I wanted with this post to give a list of tips around (as part of my next certification 70-562 TS Microsoft .NET Framework 3.5, ASP.NET Application Development)
The first element developer should know is the page life cycle. Knowing this area will allow you to correctly initialize controls. Here is a great article on MSDN on the life cycle, which details the following sections:
·         General Page Life-cycle Stages
·         Life-cycle Events
·         Login Control Events

The second point is related to page redirection and page transfer. What is the difference between:
·         Response.Redirect("url");
·         Server.Transfer("url");
·         HttpContext.Current.RewritePath("url");

This article gives a very good comparison between Response.Redirect and Server.Transfer.
As a summary, the author gives the following points:
·         Response.Redirect is more user-friendly, as the site visitor can bookmark the page that they are redirected to.
·         Transferred pages appear to the client as a different url than they really are. This means that things like relative links / image paths may not work if you transfer to a page from a different directory.
·         Server.Transfer has an optional parameter to pass the form data to the new page.
The last option, HttpContext.Current.RewritePath, is cleverly detailed in this article with a very simple to understand example.
The detail of the HttpContext.RewritePath Method is explained in this MSDN article.

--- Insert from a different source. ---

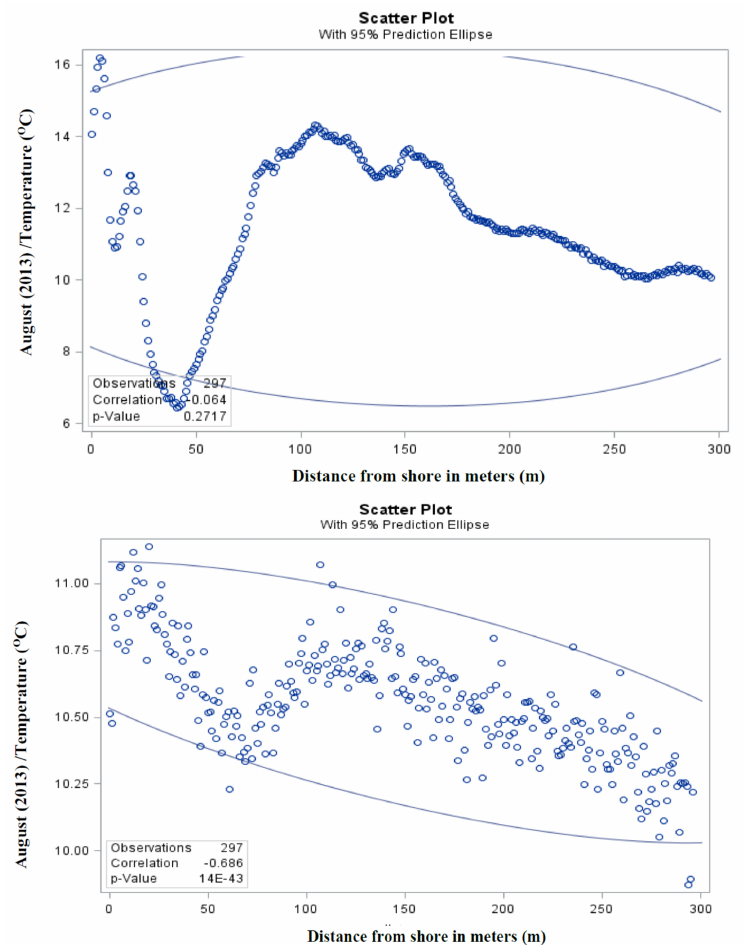
Figure 5. Plot showing Pearson’s correlations between August 2013 temperature and distance at Suvilahti, in the city of Vaasa. Ketunkatu (above) and Liito-oravankatu (below). The meaning of p -value = 14E − 43 = 14 × 10 − 43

The third tip of this post is the difference between #EVAL and #BIND.
In few words, #EVAL is one-way(read-only) and #BIND is a two-way (updatable) binding.
Data-binding expressions are contained within <%# and %> delimiters and use the Eval and Bind functions. The Eval function is used to define one-way (read-only) binding. The Bind function is used for two-way (updatable) binding. In addition to calling Eval and Bind methods to perform data binding in a data-binding expression, you can call any publicly scoped code within the <%# and %> delimiters to execute that code and return a value during page processing.
Very stupid stuff to remember, single-quotes should be used and not double-quotes
<asp:TextBox Runat="server" ID="txtProductName" Text='<%# Bind("ProductName") %>' />

Forth tip, let's discuss about AJAX and the difference between $get and $find
$get is an alias for getElementById. In addition, this function has additional code for those browsers that have not implemented getElementById. (Labels, textboxes are example of elements)
$find is a shortcut for Sys.Application.findComponent. (Widgets like calendars are examples of components)
This excellent article gives a quick summary of the differences:
·         Both, $get and $find, appear return a reference to a DOM object created using mark-up or at runtime
·         Both, $get and $find, appear to return a component reference
·         While both methods work on elements and components, it’s recommended to use $get for elements and $find for components.